HH: Fakhir was the most experienced and reliable deminer in all of Kurdistan and Iraq. He learned early how to safely disarm mines with simple means because it always took too much time for the special equipment to arrive. And he had the unique ability to know where the mines were placed while no one else could see them. Even though his life was at risk every second, he continued to look for mines and car bombs and took risks that no one else was willing to take. He always said, "If I fail, only I die, but if I succeed, I can save hundreds of people.”
Fakhir was more than a deminer as we can see in your film. He was a skilled negotiator and adviser, full of empathy. We see this when he addresses US Army troops with whom he worked for a while, and Civil Kurdish Iraqis….
HH: He left his wife with eight children at home and became a deminer, not to earn money or to achieve any high status, but he had a single goal, saving the lives of innocent people, regardless of religion, background or colour. How many such people do you know? I knew one - Colonel Fakhir.
His son Abdulla is very open and proud of his father. How did you work with him on the story? Will he also become a deminer?
HH: We worked a lot with Abdulla and also followed his own dream to become a deminer for a while. His dad had taught him a lot and he was incredibly good at it, but his family really did not want him to do it. However, we chose not to include that part of Abdullah dreaming of becoming a deminer because we wanted the movie to be mostly about his father, Fakhir. We therefore chose to bring Abdullah as a narrator instead.
How difficult was it to put this movie together?
HH: It was incredibly difficult and we had 76 different versions before the final one. Towards the end, we also received a lot of professional help and feedback from some talented documentary filmmakers, which took the film to new heights.
On the production side, how difficult was the funding and who were the most important financial partners?
HH: We had a strong and unique film idea, amazing raw material, an experienced producer and a good team.
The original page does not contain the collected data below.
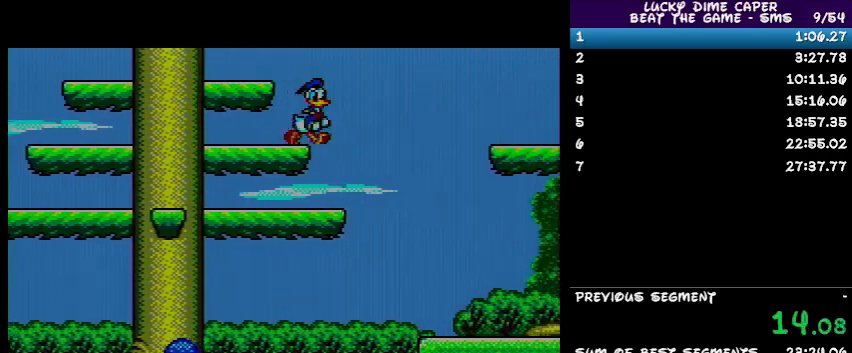
{"buttons": ["DPAD_RIGHT"], "events": []}
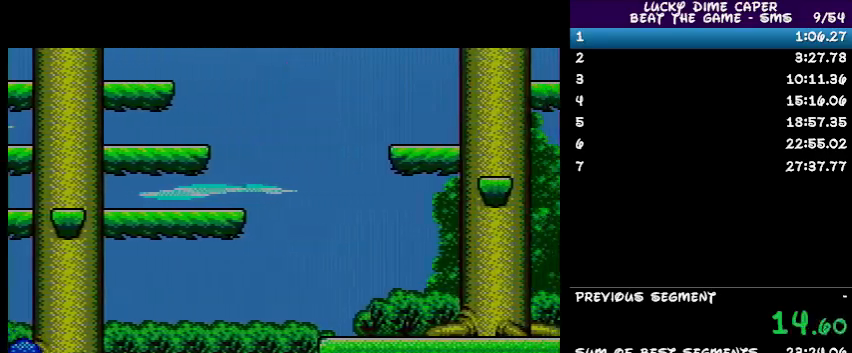
{"buttons": ["DPAD_RIGHT"], "events": []}
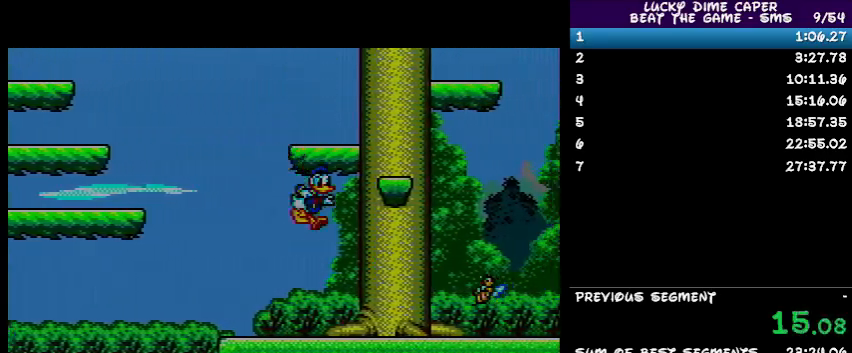
{"buttons": ["DPAD_RIGHT"], "events": []}
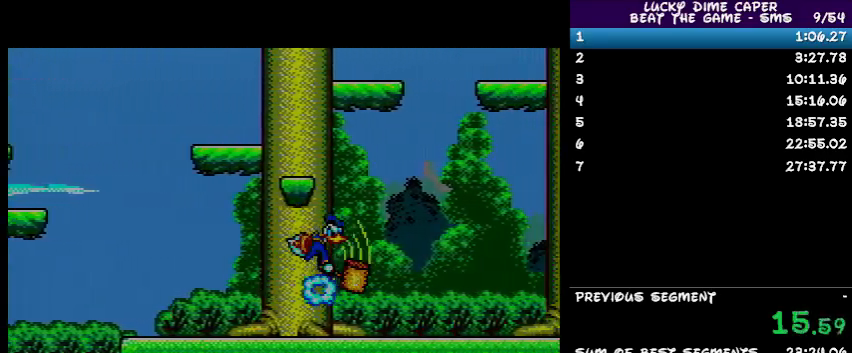
{"buttons": ["DPAD_RIGHT"], "events": []}
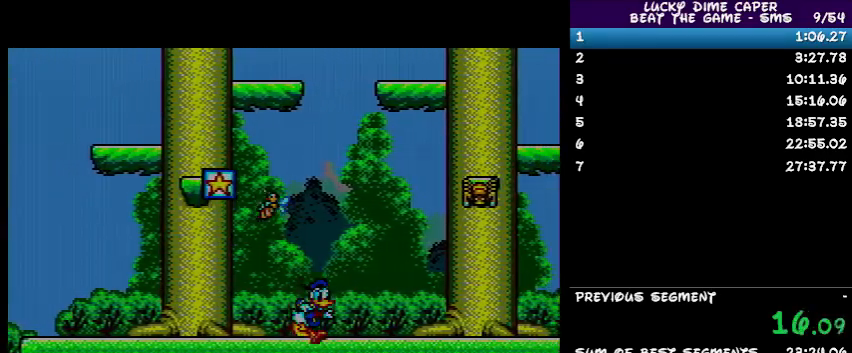
{"buttons": ["DPAD_RIGHT"], "events": []}
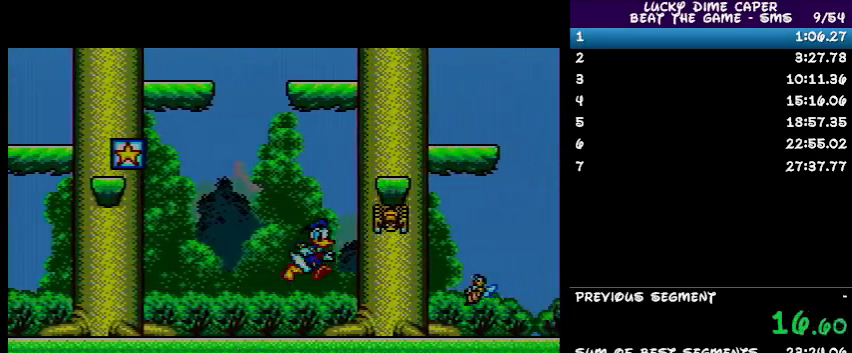
{"buttons": ["DPAD_RIGHT"], "events": []}
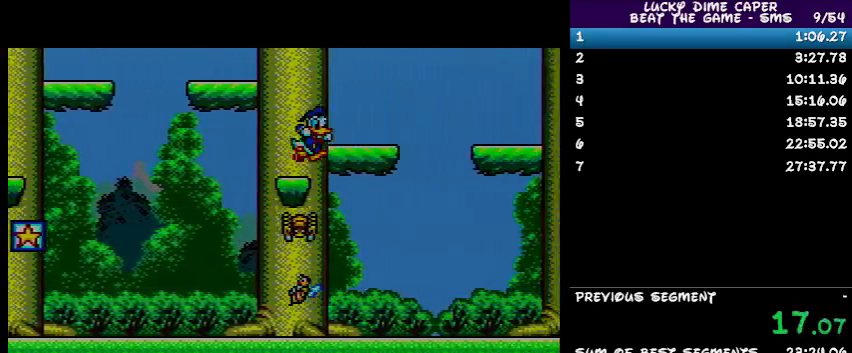
{"buttons": ["DPAD_RIGHT"], "events": []}
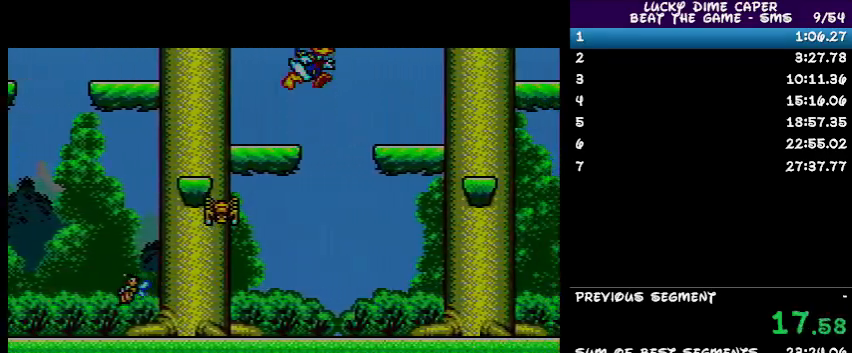
{"buttons": ["DPAD_RIGHT"], "events": []}
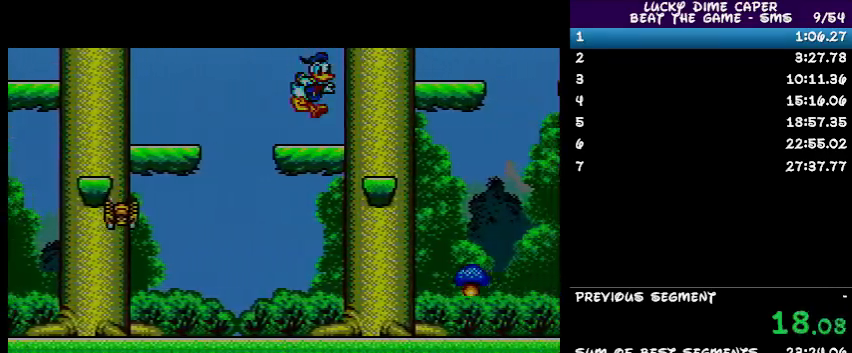
{"buttons": ["DPAD_RIGHT"], "events": []}
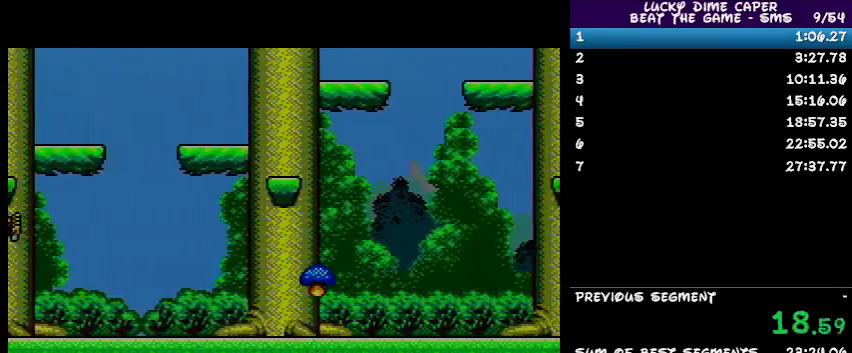
{"buttons": ["DPAD_RIGHT"], "events": []}
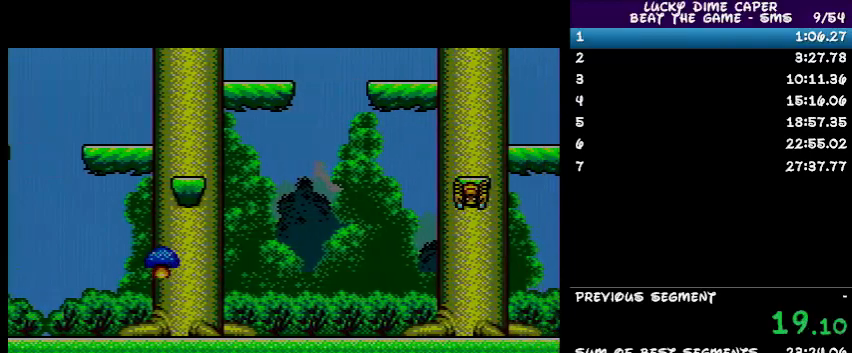
{"buttons": ["DPAD_RIGHT"], "events": []}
The film received the largest part of its funding from the Swedish Film Institute, but also from SVT, Nordisk Film & TV Fond, Film Stockholm / Film Basen, DR and YLE.
What are the distribution plans for the film on a local and international level?
HH: Dogwoof Sales is our international sales agent outside North America, which is handled by Cinetic Media. We do not know how and when the movie will be distributed in Scandinavia; we are waiting for some answers.